Underground roads of Ganja

Underground roads of Ganja

Ganja is a city located at the crossroads of cultures, which at all times have been subjected to tests of fate, raids, foreign invaders, became the object of devastating wars. For centuries the city was located on the Great Silk Road, caravan routes went through this place. The city was also repeatedly subjected to devastating earthquakes, the most powerful of which occured on September 25th of 1139. In the end, it had to be rebuilt from scratch. Throughout the history, several times the city became the capital of various states that existed on the territory of Azerbaijan, which affected the development of the city, and is reflected in the appearance of Ganja. According to legend, during the establishment of the city, a trove with countless treasures was found, which is why it was named the city of treasures – Ganja.

Even now the city retains a lot of unsolved mysteries. The statements of scientists, made a few years ago, about the existence of underground roads, built 400 years ago, which local people call the underground phaeton roads, became a sensational discovery of the scientific world. Their total length is 90 kilometers. Most researchers believe that they were built during the reign of Shah Abbas the First (from 1606), according to the project of the vizier of the Shah, the great thinker, scientist and astronomer of that time Sheikh Baheddin.

Today the whole main historical ensemble of Ganja includes creations of Sheikh Baheddin. This includes the architectural complex of the 17th century, the Juma Mosque (Mosque of Shah Abbas) Chekyak-Hamam (medieval bath) and the Caravanserai of Shah Abbas. So far, there have been no extensive researches on the study of the underground roads of Ganja. But the public and scientists are aware of the existence of these roads, and they talk about the need for their restoration and reconstruction.

In Soviet times some of the passages were closed and some were used as prisons. Even then, most of the passages were destroyed. Some ventilation shafts were blocked, it made the oxygen supply difficult to access.

Interest in this mystery of the city appeared a few years ago, after the publication of the fact that tunnels lie under the historical center of Ganja. Scientists have not found out how the builders managed to build such a powerful infrastructure four centuries ago, since it requires complex technological solutions. In some places the roads have two levels, they resemble subway tunnels. The rudiments of the first subway in Ganja appeared long before London had its first underground system. Two hundred years before the invention of an underground rail link in the city on the Thames, Ganja had its public underground trasport.

As the Professor of Ganja State University, Honored Artist of the country Shaig Mamedov stated to Vestnik Kavkaza, after the earthquake of 1139 Ganja was destroyed, and a new city was built near it. The city has existed at this place before Ganja was conquered by Shah Abbas the First in 1606. Today Ganja is a city that was already built by Shah Abbas. "Ganja, due to its strategic position, was constantly exposed to enemy raids. The underground passages were very important for storage of provisioning and protection of civilians. In addition, they were also designed for moving phaetons," the scientist stated.

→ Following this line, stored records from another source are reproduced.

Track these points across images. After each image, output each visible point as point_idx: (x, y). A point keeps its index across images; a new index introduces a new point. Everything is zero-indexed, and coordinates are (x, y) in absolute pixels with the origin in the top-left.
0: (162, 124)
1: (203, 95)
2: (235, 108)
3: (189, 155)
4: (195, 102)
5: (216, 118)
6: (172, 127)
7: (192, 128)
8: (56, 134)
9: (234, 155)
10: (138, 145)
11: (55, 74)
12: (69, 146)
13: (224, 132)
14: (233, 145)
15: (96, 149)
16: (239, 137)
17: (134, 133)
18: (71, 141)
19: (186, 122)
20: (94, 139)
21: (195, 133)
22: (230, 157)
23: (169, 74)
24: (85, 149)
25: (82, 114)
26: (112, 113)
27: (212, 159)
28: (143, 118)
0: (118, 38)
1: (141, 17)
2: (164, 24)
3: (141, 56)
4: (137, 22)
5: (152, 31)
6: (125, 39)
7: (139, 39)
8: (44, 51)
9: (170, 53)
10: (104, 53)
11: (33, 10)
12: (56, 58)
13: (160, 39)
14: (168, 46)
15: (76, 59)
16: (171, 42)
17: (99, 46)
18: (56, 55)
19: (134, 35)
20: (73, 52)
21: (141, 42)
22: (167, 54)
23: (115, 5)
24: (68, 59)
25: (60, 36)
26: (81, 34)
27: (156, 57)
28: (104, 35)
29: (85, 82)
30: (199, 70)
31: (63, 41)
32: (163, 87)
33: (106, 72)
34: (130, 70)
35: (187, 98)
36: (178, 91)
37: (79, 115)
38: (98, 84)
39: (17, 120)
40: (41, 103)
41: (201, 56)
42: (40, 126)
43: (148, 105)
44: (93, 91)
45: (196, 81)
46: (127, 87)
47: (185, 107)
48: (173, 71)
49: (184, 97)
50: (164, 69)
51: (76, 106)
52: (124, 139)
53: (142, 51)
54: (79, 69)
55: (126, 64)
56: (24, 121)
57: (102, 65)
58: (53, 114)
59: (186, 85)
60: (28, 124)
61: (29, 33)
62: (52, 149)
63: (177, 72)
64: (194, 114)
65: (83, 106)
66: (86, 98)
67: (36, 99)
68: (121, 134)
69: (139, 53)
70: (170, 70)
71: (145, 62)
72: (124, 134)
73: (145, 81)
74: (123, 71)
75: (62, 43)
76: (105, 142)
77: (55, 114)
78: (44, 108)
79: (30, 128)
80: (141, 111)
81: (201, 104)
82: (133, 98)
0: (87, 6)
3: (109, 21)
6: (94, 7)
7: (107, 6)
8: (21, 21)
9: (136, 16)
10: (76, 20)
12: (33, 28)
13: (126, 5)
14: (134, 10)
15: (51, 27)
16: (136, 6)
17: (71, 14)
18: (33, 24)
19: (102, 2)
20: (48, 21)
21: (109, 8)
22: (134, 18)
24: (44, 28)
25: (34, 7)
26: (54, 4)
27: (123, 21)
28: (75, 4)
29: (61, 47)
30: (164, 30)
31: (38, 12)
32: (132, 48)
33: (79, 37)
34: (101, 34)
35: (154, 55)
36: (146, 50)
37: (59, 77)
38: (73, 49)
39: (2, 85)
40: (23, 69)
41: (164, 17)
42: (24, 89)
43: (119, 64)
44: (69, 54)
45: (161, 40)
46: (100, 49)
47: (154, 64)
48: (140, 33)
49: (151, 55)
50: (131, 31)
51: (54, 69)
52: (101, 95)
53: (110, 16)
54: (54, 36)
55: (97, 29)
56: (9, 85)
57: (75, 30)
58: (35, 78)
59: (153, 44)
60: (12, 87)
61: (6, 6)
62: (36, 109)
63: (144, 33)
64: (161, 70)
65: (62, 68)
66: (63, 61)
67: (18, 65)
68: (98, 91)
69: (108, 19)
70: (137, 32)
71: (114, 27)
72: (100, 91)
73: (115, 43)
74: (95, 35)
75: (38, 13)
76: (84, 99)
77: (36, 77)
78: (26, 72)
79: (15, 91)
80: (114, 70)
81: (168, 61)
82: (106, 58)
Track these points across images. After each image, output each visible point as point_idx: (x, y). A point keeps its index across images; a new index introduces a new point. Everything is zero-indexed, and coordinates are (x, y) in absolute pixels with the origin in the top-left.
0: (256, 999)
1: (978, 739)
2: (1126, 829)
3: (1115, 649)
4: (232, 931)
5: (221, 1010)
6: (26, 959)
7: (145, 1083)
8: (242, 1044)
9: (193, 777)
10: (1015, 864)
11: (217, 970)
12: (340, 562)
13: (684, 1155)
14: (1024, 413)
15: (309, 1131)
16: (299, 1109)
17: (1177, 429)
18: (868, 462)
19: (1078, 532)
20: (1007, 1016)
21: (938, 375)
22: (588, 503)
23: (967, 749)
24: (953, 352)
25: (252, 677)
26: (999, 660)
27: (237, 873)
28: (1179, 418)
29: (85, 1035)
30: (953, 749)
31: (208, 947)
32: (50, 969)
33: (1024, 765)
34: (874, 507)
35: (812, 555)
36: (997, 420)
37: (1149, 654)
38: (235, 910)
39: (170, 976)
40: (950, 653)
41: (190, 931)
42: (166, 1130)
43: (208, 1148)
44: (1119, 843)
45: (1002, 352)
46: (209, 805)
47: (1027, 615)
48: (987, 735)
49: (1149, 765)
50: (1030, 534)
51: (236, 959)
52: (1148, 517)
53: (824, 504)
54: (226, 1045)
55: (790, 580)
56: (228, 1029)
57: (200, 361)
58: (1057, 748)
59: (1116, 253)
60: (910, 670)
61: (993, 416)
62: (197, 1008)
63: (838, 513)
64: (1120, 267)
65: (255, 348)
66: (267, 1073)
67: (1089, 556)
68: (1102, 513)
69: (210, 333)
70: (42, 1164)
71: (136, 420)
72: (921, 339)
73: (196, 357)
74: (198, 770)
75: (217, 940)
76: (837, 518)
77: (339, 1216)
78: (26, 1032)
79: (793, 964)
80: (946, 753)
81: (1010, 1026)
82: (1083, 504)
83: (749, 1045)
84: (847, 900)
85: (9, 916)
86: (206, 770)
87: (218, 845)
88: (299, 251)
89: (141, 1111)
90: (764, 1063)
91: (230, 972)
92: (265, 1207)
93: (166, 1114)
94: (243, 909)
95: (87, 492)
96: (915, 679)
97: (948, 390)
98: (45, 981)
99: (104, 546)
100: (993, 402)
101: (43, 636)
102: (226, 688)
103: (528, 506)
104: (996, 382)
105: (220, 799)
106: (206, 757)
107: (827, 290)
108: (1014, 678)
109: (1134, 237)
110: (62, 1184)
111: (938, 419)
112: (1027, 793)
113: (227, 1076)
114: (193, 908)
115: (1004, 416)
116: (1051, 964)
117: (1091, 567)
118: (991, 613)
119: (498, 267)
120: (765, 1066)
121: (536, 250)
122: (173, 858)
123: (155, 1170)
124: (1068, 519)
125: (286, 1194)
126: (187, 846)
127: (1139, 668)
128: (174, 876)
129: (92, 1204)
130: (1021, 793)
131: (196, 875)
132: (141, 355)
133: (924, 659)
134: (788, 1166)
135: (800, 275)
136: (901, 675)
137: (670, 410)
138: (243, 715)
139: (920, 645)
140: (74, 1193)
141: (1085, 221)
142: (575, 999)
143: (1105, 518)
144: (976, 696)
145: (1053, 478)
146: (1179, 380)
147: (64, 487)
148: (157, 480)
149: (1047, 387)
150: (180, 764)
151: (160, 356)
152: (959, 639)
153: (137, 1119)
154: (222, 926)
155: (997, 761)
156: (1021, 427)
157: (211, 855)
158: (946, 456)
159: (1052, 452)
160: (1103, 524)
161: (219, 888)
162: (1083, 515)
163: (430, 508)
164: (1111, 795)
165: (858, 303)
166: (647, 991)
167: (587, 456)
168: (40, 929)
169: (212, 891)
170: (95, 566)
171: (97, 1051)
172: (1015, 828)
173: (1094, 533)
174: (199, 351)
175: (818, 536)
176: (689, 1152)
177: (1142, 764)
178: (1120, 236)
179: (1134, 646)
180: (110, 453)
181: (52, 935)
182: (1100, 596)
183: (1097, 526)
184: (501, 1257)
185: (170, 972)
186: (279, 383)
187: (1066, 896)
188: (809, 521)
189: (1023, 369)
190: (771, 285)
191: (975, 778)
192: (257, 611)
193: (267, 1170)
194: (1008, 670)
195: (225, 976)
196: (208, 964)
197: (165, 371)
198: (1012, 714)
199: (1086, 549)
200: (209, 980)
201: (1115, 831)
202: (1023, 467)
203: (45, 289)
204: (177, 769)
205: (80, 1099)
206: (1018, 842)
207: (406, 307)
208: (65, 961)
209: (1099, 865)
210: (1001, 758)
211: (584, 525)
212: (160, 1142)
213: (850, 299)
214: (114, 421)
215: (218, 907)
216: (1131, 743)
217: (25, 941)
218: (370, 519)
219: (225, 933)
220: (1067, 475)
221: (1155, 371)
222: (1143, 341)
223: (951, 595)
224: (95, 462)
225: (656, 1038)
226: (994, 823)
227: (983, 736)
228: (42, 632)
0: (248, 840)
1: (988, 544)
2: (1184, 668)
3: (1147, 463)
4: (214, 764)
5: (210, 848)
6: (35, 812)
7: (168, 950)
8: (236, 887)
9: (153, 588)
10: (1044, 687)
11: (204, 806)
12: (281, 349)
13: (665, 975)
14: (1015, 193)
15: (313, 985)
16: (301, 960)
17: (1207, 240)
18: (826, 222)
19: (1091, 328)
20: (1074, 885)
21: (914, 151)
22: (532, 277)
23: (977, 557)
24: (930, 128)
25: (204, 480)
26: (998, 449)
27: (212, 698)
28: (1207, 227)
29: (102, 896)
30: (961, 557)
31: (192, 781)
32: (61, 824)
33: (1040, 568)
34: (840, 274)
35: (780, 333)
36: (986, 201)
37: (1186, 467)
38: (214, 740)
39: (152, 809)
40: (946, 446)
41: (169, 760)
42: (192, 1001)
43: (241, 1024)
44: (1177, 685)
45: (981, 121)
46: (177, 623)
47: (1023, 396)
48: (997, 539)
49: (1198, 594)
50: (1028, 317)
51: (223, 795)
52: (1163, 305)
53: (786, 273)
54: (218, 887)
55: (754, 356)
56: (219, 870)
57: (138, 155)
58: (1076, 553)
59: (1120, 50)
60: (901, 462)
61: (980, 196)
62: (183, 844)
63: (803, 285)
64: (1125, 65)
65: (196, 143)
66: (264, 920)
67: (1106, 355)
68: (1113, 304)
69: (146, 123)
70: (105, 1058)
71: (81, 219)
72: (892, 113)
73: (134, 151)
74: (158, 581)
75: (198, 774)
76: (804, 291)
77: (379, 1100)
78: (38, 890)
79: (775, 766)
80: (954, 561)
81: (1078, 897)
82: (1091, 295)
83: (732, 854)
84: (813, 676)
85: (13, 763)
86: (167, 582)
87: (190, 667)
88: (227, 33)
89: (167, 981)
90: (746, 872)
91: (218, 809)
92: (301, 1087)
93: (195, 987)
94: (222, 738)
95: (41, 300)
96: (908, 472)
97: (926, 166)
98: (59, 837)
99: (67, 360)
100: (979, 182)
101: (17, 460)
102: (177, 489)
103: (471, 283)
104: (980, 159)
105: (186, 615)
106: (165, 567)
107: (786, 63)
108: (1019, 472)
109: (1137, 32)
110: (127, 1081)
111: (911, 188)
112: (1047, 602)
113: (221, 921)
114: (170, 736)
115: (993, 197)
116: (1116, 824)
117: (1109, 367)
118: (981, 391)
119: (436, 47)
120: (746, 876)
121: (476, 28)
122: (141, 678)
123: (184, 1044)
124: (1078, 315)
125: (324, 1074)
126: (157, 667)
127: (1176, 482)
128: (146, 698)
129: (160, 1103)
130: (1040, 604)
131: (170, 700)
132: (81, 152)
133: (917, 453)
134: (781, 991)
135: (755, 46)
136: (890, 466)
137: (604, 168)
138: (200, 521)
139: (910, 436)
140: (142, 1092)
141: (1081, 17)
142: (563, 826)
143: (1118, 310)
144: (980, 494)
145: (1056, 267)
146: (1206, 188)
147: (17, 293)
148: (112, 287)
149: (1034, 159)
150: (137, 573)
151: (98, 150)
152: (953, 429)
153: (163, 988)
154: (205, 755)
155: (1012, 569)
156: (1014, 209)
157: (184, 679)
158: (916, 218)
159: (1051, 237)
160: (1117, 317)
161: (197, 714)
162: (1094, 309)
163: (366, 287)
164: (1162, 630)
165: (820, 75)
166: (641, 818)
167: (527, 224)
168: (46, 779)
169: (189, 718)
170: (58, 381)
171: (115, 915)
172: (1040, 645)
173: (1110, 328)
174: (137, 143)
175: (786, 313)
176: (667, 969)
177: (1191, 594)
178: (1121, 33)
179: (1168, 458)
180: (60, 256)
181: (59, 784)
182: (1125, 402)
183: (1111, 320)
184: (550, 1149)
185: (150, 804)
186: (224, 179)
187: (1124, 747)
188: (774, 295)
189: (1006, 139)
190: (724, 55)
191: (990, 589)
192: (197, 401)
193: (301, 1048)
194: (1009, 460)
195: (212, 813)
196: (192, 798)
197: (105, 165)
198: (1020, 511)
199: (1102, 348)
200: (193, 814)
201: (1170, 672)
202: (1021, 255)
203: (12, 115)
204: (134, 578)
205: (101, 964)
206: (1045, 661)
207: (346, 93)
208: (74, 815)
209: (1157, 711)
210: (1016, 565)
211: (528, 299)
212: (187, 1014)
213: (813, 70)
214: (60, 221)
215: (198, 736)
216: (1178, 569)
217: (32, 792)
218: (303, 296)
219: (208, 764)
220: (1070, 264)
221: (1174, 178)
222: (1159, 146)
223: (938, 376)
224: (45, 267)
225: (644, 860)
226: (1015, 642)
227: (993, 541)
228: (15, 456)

According to him, there is nothing surprising in the fact that four centuries ago builders managed to build such an infrastructure, since the works were directed by Sheikh Baheddin, who was famous in the East at that time.

"In addition, Sheikh Baheddin was a great physicist, even before Newton suggested the theory of atoms. Probably everyone knows the story about the bath in Isfahan, which was heated with the warmth of only one candle, Sheikh Baheddin was also an architect of it. This decision gave rise to hypotheses that Baheddin knew the laws of atomic energy. He was the project manager for the establishment of Ganja, Isfahan and Mashhad four centuries ago," the Professor said.

Shaig Mamedov believes that attempts to question the existence of underground phaeton roads have no basis, "Ask any person of the older generation of Ganja, they will tell you everything, up to the location of the entrances to these tunnels. As children, everybody went there and after passing through them appeared in another part of town." According to Mamedov, the total length of these roads is 90 km, they have a height of 2.5 to 3 meters, which allowed phaetons to move freely.

This discovery caused interest of scientists from the Smithsonian Institute (USA). A couple of years ago, they decided to learn the secrets of the underground roads together with their Azerbaijani counterparts. Historians agree that the city which gave the world the great thinker and poet of the East, Nizami, was a cradle of civilization, and its history and architecture retain a lot of unexplored mysteries to this day. Today the task of scientists is not only to explore the ancient city, but also to create an underground museum with an exit to the central part of the city. The story of the underground road, along with a historical aspect, also has a socially important character. The study of the underground roads will increase the flow of tourists and lovers of mysteries of history from around the world and make the city attractive for new investments. After all, the one who is able to present himself better and to use information technologies better wins the current competition.